Which cerebral lobe contains the auditory receptive areas? a. Frontal b. Parietal c. Occipital d. Temporal

d The temporal lobe plays the most dominant role of any area of the cortex in cerebration. The frontal lobe, the largest lobe, controls concentration, abstract thought, information storage or memory, and motor function. The parietal lobe contains the primary sensory cortex, which analyzes sensory information and relays interpretation to the thalamus and other cortical areas. The occipital lobe is responsible for visual interpretation.

A nurse is completing a neurological assessment and determines that the client has significant visual deficits. Considering the functions of the lobes of the brain, which area will most likely contain the neurologic deficit? a. frontal b. parietal c. temporal d. occipital

d The vision center is located in the occipital lobe. There is little that may interfere with the visual process in the other lobes of the brain.
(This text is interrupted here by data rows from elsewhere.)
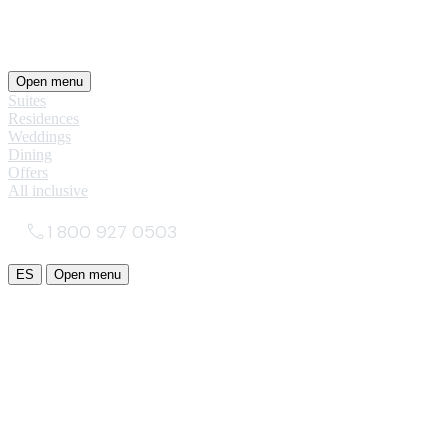
Open menu
Suites
Residences
Weddings
Dining
Offers
All inclusive
1 800 927 0503
ES
Open menu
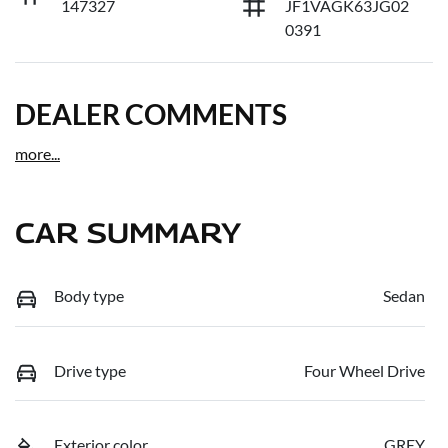
147327
JF1VAGK63JG02
0391
DEALER COMMENTS
more
...
CAR SUMMARY
Body type
Sedan
Drive type
Four Wheel Drive
Exterior color
GREY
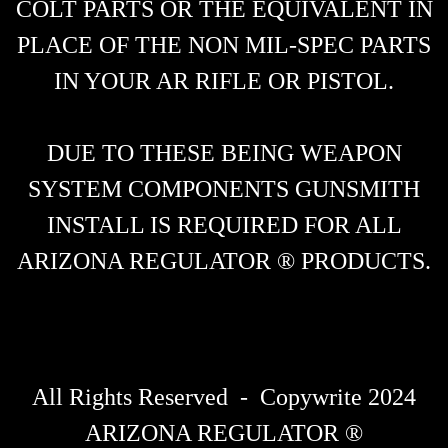
COLT PARTS OR THE EQUIVALENT IN
PLACE OF THE NON MIL-SPEC PARTS
IN YOUR AR RIFLE OR PISTOL.
DUE TO THESE BEING WEAPON
SYSTEM COMPONENTS GUNSMITH
INSTALL IS REQUIRED FOR ALL
ARIZONA REGULATOR ® PRODUCTS.
All Rights Reserved - Copywrite 2024
ARIZONA REGULATOR ®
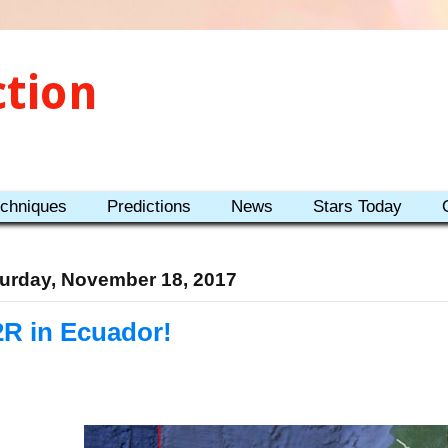
ction
echniques
Predictions
News
Stars Today
urday, November 18, 2017
2R in Ecuador!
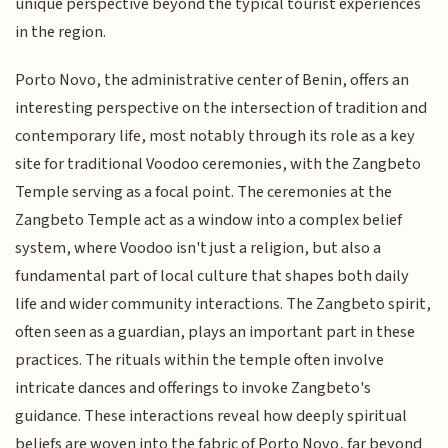
unique perspective beyond the typical tourist experiences
in the region.
Porto Novo, the administrative center of Benin, offers an
interesting perspective on the intersection of tradition and
contemporary life, most notably through its role as a key
site for traditional Voodoo ceremonies, with the Zangbeto
Temple serving as a focal point. The ceremonies at the
Zangbeto Temple act as a window into a complex belief
system, where Voodoo isn't just a religion, but also a
fundamental part of local culture that shapes both daily
life and wider community interactions. The Zangbeto spirit,
often seen as a guardian, plays an important part in these
practices. The rituals within the temple often involve
intricate dances and offerings to invoke Zangbeto's
guidance. These interactions reveal how deeply spiritual
beliefs are woven into the fabric of Porto Novo, far beyond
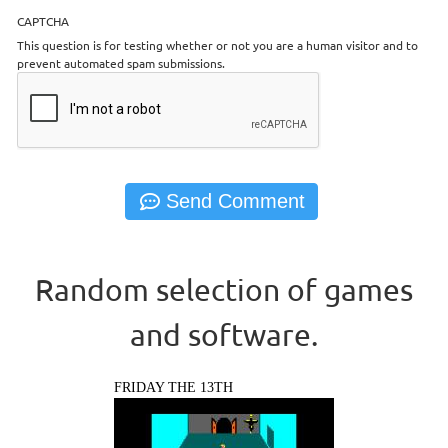
CAPTCHA
This question is for testing whether or not you are a human visitor and to
prevent automated spam submissions.
Random selection of games
and software.
FRIDAY THE 13TH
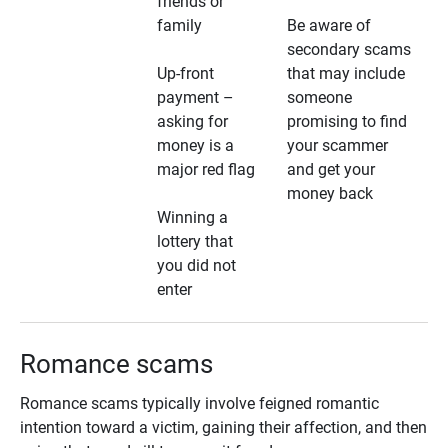
friends or
family
Be aware of
secondary scams
Up-front
that may include
payment –
someone
asking for
promising to find
money is a
your scammer
major red flag
and get your
money back
Winning a
lottery that
you did not
enter
Romance scams
Romance scams typically involve feigned romantic
intention toward a victim, gaining their affection, and then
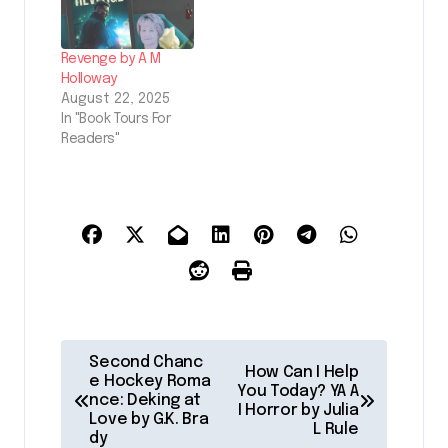
Revenge by A M
Holloway
August 22, 2025
In "Book Tours For
Readers"
P
Second Chanc
How Can I Help
o
e Hockey Roma
You Today? YA A
nce: Deking at
I Horror by Julia
s
Love by G.K. Bra
L Rule
dy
The family nurse practitioner is performing the physical examination of a client with a suspected neurologic disorder. In addition to assessing other parts of the body, the nurse should assess for neck rigidity. Which method should help the nurse assess for neck rigidity correctly? a. moving the head toward both sides b. lightly tapping the lower portion of the neck to detect sensation c. moving the head and chin toward the chest d. gently pressing the bones on the neck

c The neck is examined for stiffness or abnormal position. The presence of rigidity is assessed by moving the head and chin toward the chest. The nurse should not maneuver the neck if a head or neck injury is suspected or known. The neck should also not be maneuvered if trauma to any part of the body is evident. Moving the head toward the sides or pressing the bones on the neck will not help assess for neck rigidity correctly. While assessing for neck rigidity, sensation at the neck area is not to be assessed.